### Task material
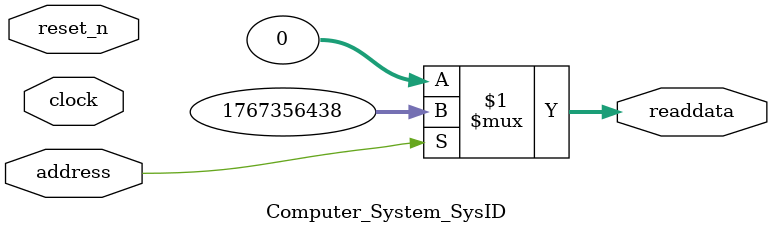
<source format=v>



// synthesis translate_off
`timescale 1ns / 1ps
// synthesis translate_on

// turn off superfluous verilog processor warnings 
// altera message_level Level1 
// altera message_off 10034 10035 10036 10037 10230 10240 10030 

module Computer_System_SysID (
               // inputs:
                address,
                clock,
                reset_n,

               // outputs:
                readdata
             )
;

  output  [ 31: 0] readdata;
  input            address;
  input            clock;
  input            reset_n;

  wire    [ 31: 0] readdata;
  //control_slave, which is an e_avalon_slave
  assign readdata = address ? 1767356438 : 0;

endmodule



</source>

### Exercise instructions
Whenever a line in the preceding entries includes the word "synthesis", count it, and state the total alone.

### Exercise response
2